Wednesday, July 8, 2020

How much internet comes to Nepal from China?

How much internet comes to Nepal from China?

5.155 Gbps bandwidth is entering Nepal from China. According to the Telecommunication Authority of Nepal, Nepal Telecom is the regulatory body of the telecommunications sector, with Mercantile Communications, the largest provider of five Gbps and network and internet service provider, introducing 155 Mbps bandwidth.

The rest of the total 550 Gbps international internet bandwidth being consumed in Nepal is coming from India. Thus, the bandwidth coming from China is less than one percent.

Samit Jan Thing, Board of Directors of Nepal Internet Exchange (NPIX), informed that WorldLink is currently conducting tests to import bandwidth from Rasuwagadhi port in China. There are two checkpoints in the north for international bandwidth entry into Nepal from China.

Out of which, network infrastructures are under construction at Tatopani Naka and limited amount of bandwidth has been imported from Tatopani Naka for some years now.

According to Thing, who is also the chief technical officer of WorldLink, the main reason for the low bandwidth coming from China is that it is expensive to bring bandwidth through the mountainous terrain and difficult geography. He said service providers were not interested in importing more bandwidth from China because of the risk of avalanches and the fact that repairs would take longer if the fiber was cut.

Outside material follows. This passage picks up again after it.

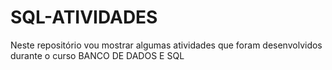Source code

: # SQL-ATIVIDADES
Neste repositório vou mostrar algumas atividades que foram desenvolvidos durante o curso BANCO DE DADOS E SQL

However, he estimated that the bandwidth imported from China could increase in the future as one of the checkpoints could be used as the other checkpoints are under construction as the Tatopani checkpoint is also under construction.

Total bandwidth of 500 Gbps bandwidth was entering Nepal from both China and India. But with the increase in internet consumption due to logging, bandwidth imports have reached 550 Gbps. Thus, the import of bandwidth has increased by 10 percent due to lockdown.

In Kenya, Google is providing the Internet from a balloon

Agency. Google's subsidiary Loon has officially launched its commercial internet service in the Kenyan mountains. Loon has started to provide internet service in a separate style by flying balloons in the sky.

These balloons fly in the air above the earth's surface and act as cell service towers. This is the first time that Loon has been able to offer such a large amount of service using such isolated technology. Loon has launched the service in partnership with Kenya's local telecom service provider, Telecom Kenya.

The company is providing cellular services from its network in an area of ​​five thousand square kilometers. As the area is located in a mountainous area, the service providers were having difficulty in preparing the underground infrastructure.

Loon signed an agreement in 2019 to provide its first commercial service in Kenya. With the epidemic of Covid 19 spreading, the company's justification for this kind of effort has become even stronger.

Under this different technology of loon, 35 balloons will be flying in the target coverage area. The average internet speed available is up to 18.9 Mbps and the download speed is above 4.47 Mbps. It has a latency of 19 milliseconds. According to Loon, it can easily use voice calls, video calls, YouTube video streaming, WhatsApp.

Loon has been testing his services in Kenya since last year. The company was providing services to 35,000 customers during the trial period.

Before the recent commercial service began in 2017, Lun used its balloon technology as an emergency service in Puerto Rico after Hurricane Maria.

At present, Loon is providing its services in collaboration with commercial telecom companies in many remote areas of the world. Loon Alphabet is a subsidiary of Google.